Hay días que me pesan las cicatrices. Y entonces las miro y luego soy incapaz de mantenerles la mirada más de un par de segundos. Me zarandean la cabeza hacia todos lados con sus manos invisibles. Y yo me siento como una pluma que no puede más que dejarse llevar por los vientos de tormenta.
Han creado en mí unas sombras negras que a veces cavan agujeritos por toda mi espalda y parte de mi pecho. Y al respirar, el aire se cuela por ellos como si fueran surcos que los volcanes de los días han ido construyendo a través de mis músculos y mis venas.

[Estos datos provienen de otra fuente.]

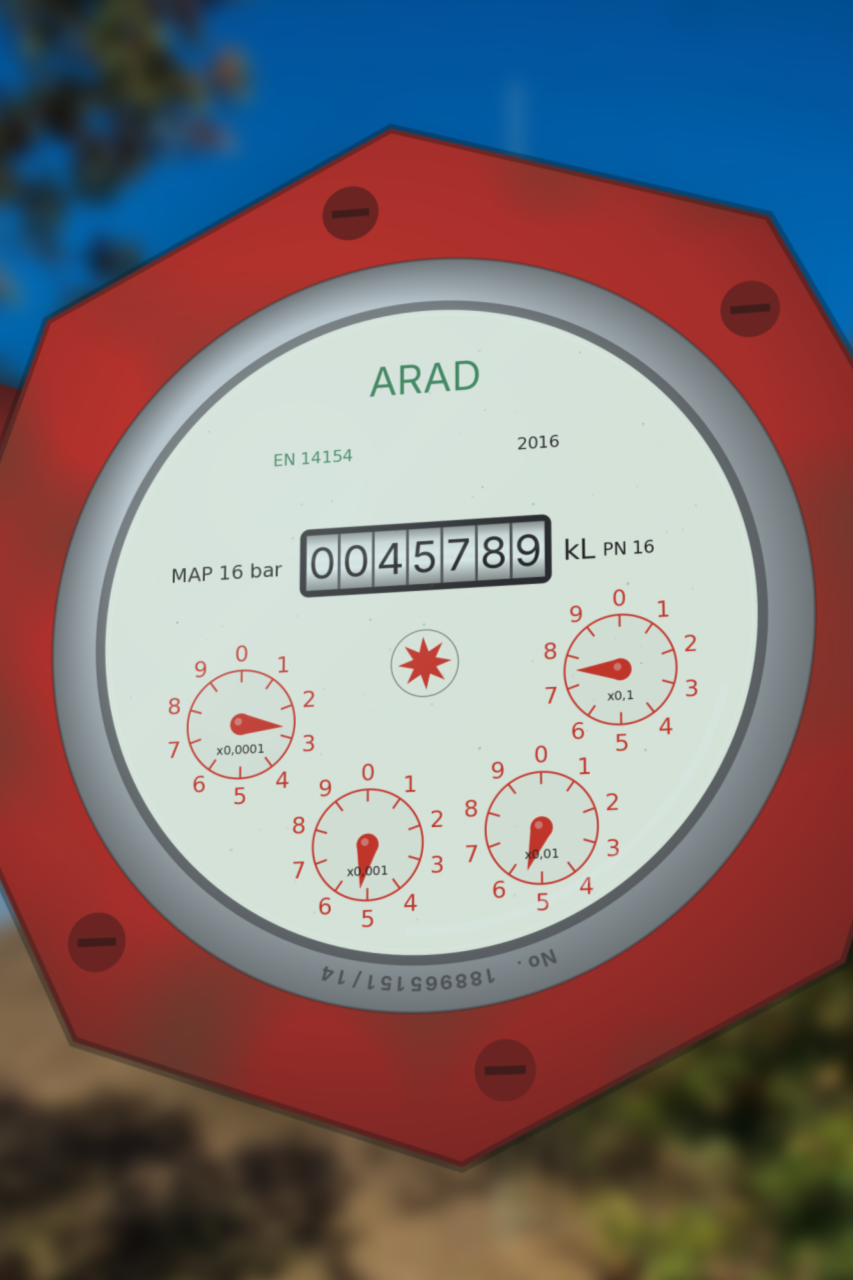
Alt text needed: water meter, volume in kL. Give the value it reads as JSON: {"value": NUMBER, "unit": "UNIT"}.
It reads {"value": 45789.7552, "unit": "kL"}
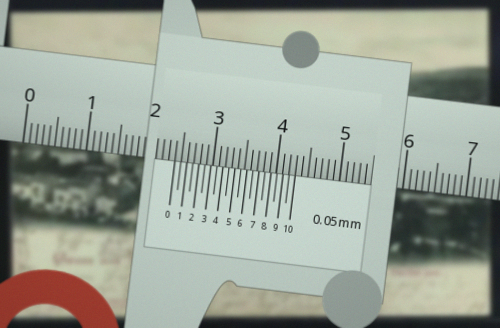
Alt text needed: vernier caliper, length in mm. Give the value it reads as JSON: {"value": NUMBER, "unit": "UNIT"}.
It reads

Hay días que solo existen las cicatrices. Y gritan tanto que se transforman en rayos punzantes. Me recorren los nervios y me obligan a cerrar los ojitos varios microsegundos. Al abrirlos, luego, me acuerdo de todas las veces que llené las piscinas de mi cuerpo. Y me invento alguna más.
Voy, poco a poco, depurando estas aguas turquesas. Voy filtrando los minerales nuevos que se han ido inventando. Y me hago una casita en forma de iglú. Me meto dentro y de repente no hay sonido. No hay rumores. No hay, por haber, ni caracolas ni mar. Cierro los ojos y los nácares me ciegan. Aun así. Me ciegan. Pienso, después, en todas las veces que me olvidé de ellas. De las cicatrices. Y me aborda una pena inmensa que no me hace daño.
Hay días que acaricio las cicatrices. Y sin querer y sin quererlas, me quedo dormida bajo su embrujo.